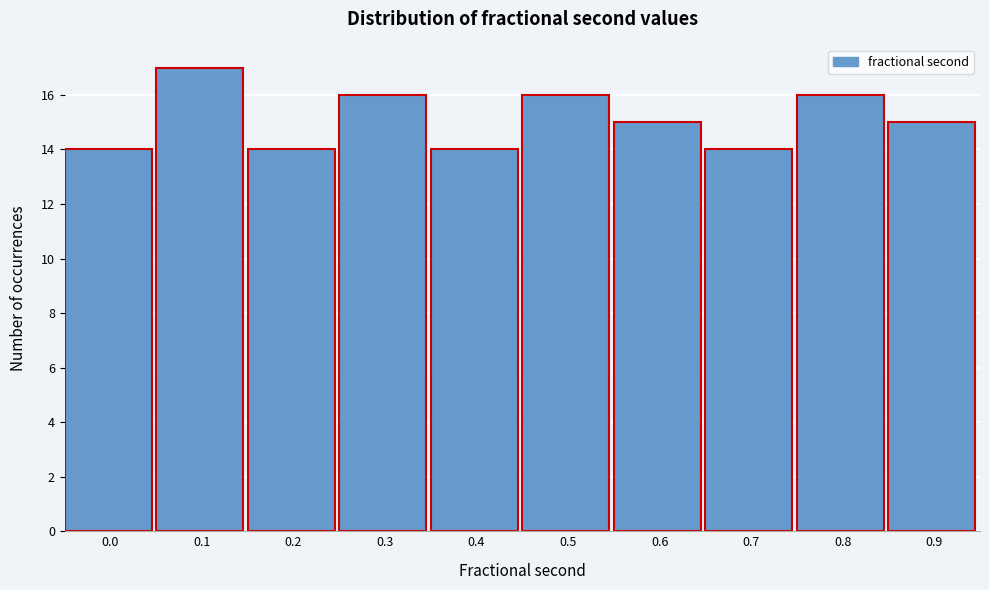

Reading right to left, what are all the values shown in this chart?

0.9=15	0.8=16	0.7=14	0.6=15	0.5=16	0.4=14	0.3=16	0.2=14	0.1=17	0.0=14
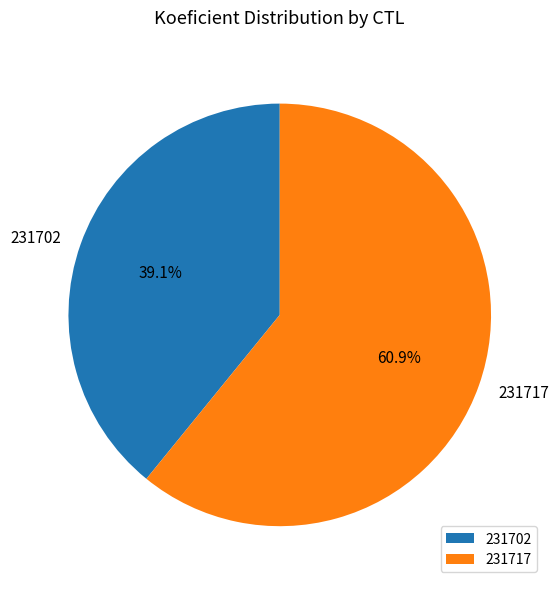

What portion of the pie excludes 231702?

60.9%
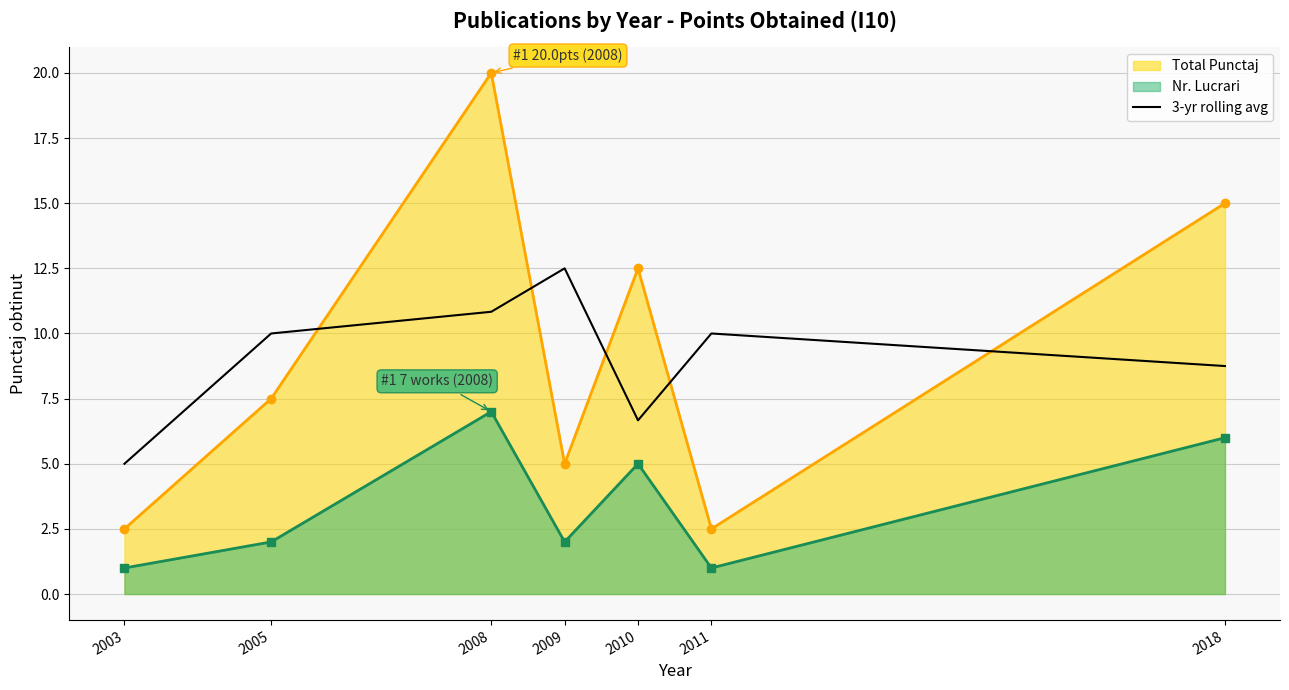

What is the value of the 5th point from the left?

6.7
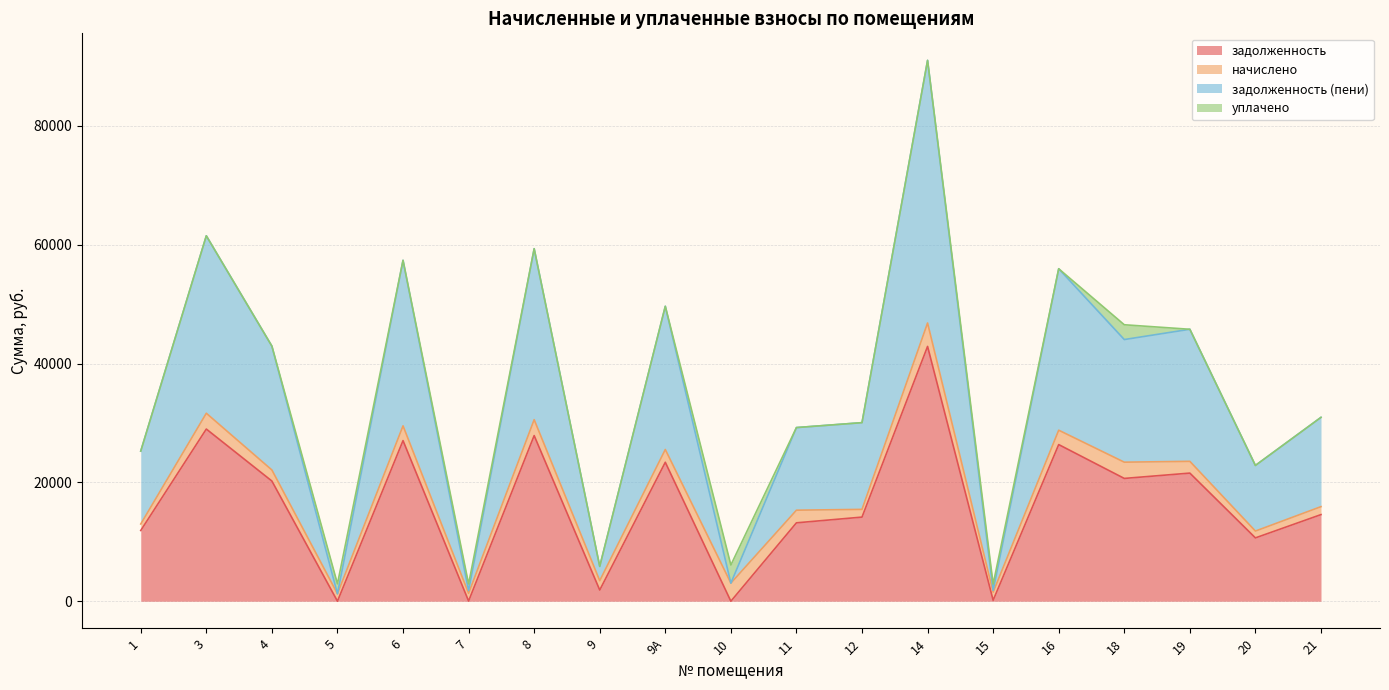

The value of задолженность (пени) at 14 is 127790.9. True or false?

False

REQUIRED WORK:
Put the lines above into a Markdown table with two columns, No. and Line, numbering each row. Skip the blank lines and leave the pictures out.

ANSWER TO THE PROBLEM:
| No. | Line |
|---|---|
| 1 | Reading right to left, what are all the values shown in this chart? |
| 2 | 0.9=15	0.8=16	0.7=14	0.6=15	0.5=16	0.4=14	0.3=16	0.2=14	0.1=17	0.0=14 |
| 3 | What portion of the pie excludes 231702? |
| 4 | 60.9% |
| 5 | What is the value of the 5th point from the left? |
| 6 | 6.7 |
| 7 | The value of задолженность (пени) at 14 is 127790.9. True or false? |
| 8 | False |